**What to do**
Reproduce every line of text in the records verbatim, preserving the original order, spelling, punctuation, and line breaks.

-=-=-

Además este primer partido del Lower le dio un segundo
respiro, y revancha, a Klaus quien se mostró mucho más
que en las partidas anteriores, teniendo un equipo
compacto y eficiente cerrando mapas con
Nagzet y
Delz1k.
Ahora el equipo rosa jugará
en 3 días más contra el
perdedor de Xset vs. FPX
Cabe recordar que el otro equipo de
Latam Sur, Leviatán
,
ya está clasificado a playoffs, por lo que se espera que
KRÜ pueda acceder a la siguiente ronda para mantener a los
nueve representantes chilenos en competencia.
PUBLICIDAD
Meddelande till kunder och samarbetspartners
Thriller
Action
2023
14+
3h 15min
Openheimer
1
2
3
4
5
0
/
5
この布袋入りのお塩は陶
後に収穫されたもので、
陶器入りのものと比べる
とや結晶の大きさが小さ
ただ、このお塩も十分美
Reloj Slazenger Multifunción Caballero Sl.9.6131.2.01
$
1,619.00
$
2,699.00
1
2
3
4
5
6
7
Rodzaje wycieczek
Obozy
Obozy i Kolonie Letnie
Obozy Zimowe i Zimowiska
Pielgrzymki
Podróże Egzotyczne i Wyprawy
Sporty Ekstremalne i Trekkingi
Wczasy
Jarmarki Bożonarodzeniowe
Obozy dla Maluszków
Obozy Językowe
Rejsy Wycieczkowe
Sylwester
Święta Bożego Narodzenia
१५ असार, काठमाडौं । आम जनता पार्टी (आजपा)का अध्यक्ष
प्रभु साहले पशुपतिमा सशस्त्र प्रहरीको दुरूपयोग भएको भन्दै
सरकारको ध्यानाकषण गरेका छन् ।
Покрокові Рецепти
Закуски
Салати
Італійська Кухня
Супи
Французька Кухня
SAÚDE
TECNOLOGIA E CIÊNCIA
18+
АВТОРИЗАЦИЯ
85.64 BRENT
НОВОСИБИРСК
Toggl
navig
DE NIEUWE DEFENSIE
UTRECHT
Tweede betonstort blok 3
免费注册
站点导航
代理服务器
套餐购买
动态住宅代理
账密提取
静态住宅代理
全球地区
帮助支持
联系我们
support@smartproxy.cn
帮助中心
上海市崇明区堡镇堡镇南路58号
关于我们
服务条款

-=-=-

**The completed task**
Además este primer partido del Lower le dio un segundo
respiro, y revancha, a Klaus quien se mostró mucho más
que en las partidas anteriores, teniendo un equipo
compacto y eficiente cerrando mapas con
Nagzet y
Delz1k.
Ahora el equipo rosa jugará
en 3 días más contra el
perdedor de Xset vs. FPX
Cabe recordar que el otro equipo de
Latam Sur, Leviatán
,
ya está clasificado a playoffs, por lo que se espera que
KRÜ pueda acceder a la siguiente ronda para mantener a los
nueve representantes chilenos en competencia.
PUBLICIDAD
Meddelande till kunder och samarbetspartners
Thriller
Action
2023
14+
3h 15min
Openheimer
1
2
3
4
5
0
/
5
この布袋入りのお塩は陶
後に収穫されたもので、
陶器入りのものと比べる
とや結晶の大きさが小さ
ただ、このお塩も十分美
Reloj Slazenger Multifunción Caballero Sl.9.6131.2.01
$
1,619.00
$
2,699.00
1
2
3
4
5
6
7
Rodzaje wycieczek
Obozy
Obozy i Kolonie Letnie
Obozy Zimowe i Zimowiska
Pielgrzymki
Podróże Egzotyczne i Wyprawy
Sporty Ekstremalne i Trekkingi
Wczasy
Jarmarki Bożonarodzeniowe
Obozy dla Maluszków
Obozy Językowe
Rejsy Wycieczkowe
Sylwester
Święta Bożego Narodzenia
१५ असार, काठमाडौं । आम जनता पार्टी (आजपा)का अध्यक्ष
प्रभु साहले पशुपतिमा सशस्त्र प्रहरीको दुरूपयोग भएको भन्दै
सरकारको ध्यानाकषण गरेका छन् ।
Покрокові Рецепти
Закуски
Салати
Італійська Кухня
Супи
Французька Кухня
SAÚDE
TECNOLOGIA E CIÊNCIA
18+
АВТОРИЗАЦИЯ
85.64 BRENT
НОВОСИБИРСК
Toggl
navig
DE NIEUWE DEFENSIE
UTRECHT
Tweede betonstort blok 3
免费注册
站点导航
代理服务器
套餐购买
动态住宅代理
账密提取
静态住宅代理
全球地区
帮助支持
联系我们
support@smartproxy.cn
帮助中心
上海市崇明区堡镇堡镇南路58号
关于我们
服务条款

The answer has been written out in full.